WHAT YOU WILL DO
Every entry should be transcribed word for word, so that nothing is missing.

RECORDS FOR THIS EXERCISE
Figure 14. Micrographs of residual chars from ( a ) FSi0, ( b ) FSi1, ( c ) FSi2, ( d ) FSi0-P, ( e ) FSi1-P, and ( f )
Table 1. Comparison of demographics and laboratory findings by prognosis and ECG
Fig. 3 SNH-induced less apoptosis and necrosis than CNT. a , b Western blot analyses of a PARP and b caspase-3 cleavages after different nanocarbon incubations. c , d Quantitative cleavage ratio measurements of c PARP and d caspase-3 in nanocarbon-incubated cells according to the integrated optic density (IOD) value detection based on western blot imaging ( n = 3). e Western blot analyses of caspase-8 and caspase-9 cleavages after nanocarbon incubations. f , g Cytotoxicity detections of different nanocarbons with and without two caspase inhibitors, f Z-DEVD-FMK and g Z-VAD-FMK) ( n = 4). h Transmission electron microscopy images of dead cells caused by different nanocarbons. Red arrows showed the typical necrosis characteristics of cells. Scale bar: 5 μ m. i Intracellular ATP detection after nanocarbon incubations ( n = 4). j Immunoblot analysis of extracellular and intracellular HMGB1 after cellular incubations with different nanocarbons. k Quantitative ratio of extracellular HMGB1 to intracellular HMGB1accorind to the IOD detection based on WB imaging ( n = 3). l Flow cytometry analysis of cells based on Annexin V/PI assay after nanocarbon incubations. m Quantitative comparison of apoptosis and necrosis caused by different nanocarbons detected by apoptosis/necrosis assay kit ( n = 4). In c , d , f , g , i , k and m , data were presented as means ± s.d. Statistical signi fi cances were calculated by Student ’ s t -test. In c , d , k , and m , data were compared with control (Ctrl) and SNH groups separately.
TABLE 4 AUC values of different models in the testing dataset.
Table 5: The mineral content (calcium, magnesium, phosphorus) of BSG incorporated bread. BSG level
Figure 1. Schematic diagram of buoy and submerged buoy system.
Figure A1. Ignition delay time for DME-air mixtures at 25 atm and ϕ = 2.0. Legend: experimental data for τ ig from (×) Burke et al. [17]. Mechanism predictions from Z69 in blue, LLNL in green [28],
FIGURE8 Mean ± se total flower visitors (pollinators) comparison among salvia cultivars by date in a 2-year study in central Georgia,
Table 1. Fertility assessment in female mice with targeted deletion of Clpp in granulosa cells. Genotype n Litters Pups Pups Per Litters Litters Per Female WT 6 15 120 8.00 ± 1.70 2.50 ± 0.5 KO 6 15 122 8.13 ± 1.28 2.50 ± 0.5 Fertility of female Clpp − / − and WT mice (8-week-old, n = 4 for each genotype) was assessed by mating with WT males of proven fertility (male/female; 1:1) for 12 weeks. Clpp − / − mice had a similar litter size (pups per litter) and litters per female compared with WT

TASK OUTPUT
Figure 14. Micrographs of residual chars from ( a ) FSi0, ( b ) FSi1, ( c ) FSi2, ( d ) FSi0-P, ( e ) FSi1-P, and ( f )
Table 1. Comparison of demographics and laboratory findings by prognosis and ECG
Fig. 3 SNH-induced less apoptosis and necrosis than CNT. a , b Western blot analyses of a PARP and b caspase-3 cleavages after different nanocarbon incubations. c , d Quantitative cleavage ratio measurements of c PARP and d caspase-3 in nanocarbon-incubated cells according to the integrated optic density (IOD) value detection based on western blot imaging ( n = 3). e Western blot analyses of caspase-8 and caspase-9 cleavages after nanocarbon incubations. f , g Cytotoxicity detections of different nanocarbons with and without two caspase inhibitors, f Z-DEVD-FMK and g Z-VAD-FMK) ( n = 4). h Transmission electron microscopy images of dead cells caused by different nanocarbons. Red arrows showed the typical necrosis characteristics of cells. Scale bar: 5 μ m. i Intracellular ATP detection after nanocarbon incubations ( n = 4). j Immunoblot analysis of extracellular and intracellular HMGB1 after cellular incubations with different nanocarbons. k Quantitative ratio of extracellular HMGB1 to intracellular HMGB1accorind to the IOD detection based on WB imaging ( n = 3). l Flow cytometry analysis of cells based on Annexin V/PI assay after nanocarbon incubations. m Quantitative comparison of apoptosis and necrosis caused by different nanocarbons detected by apoptosis/necrosis assay kit ( n = 4). In c , d , f , g , i , k and m , data were presented as means ± s.d. Statistical signi fi cances were calculated by Student ’ s t -test. In c , d , k , and m , data were compared with control (Ctrl) and SNH groups separately.
TABLE 4 AUC values of different models in the testing dataset.
Table 5: The mineral content (calcium, magnesium, phosphorus) of BSG incorporated bread. BSG level
Figure 1. Schematic diagram of buoy and submerged buoy system.
Figure A1. Ignition delay time for DME-air mixtures at 25 atm and ϕ = 2.0. Legend: experimental data for τ ig from (×) Burke et al. [17]. Mechanism predictions from Z69 in blue, LLNL in green [28],
FIGURE8 Mean ± se total flower visitors (pollinators) comparison among salvia cultivars by date in a 2-year study in central Georgia,
Table 1. Fertility assessment in female mice with targeted deletion of Clpp in granulosa cells. Genotype n Litters Pups Pups Per Litters Litters Per Female WT 6 15 120 8.00 ± 1.70 2.50 ± 0.5 KO 6 15 122 8.13 ± 1.28 2.50 ± 0.5 Fertility of female Clpp − / − and WT mice (8-week-old, n = 4 for each genotype) was assessed by mating with WT males of proven fertility (male/female; 1:1) for 12 weeks. Clpp − / − mice had a similar litter size (pups per litter) and litters per female compared with WT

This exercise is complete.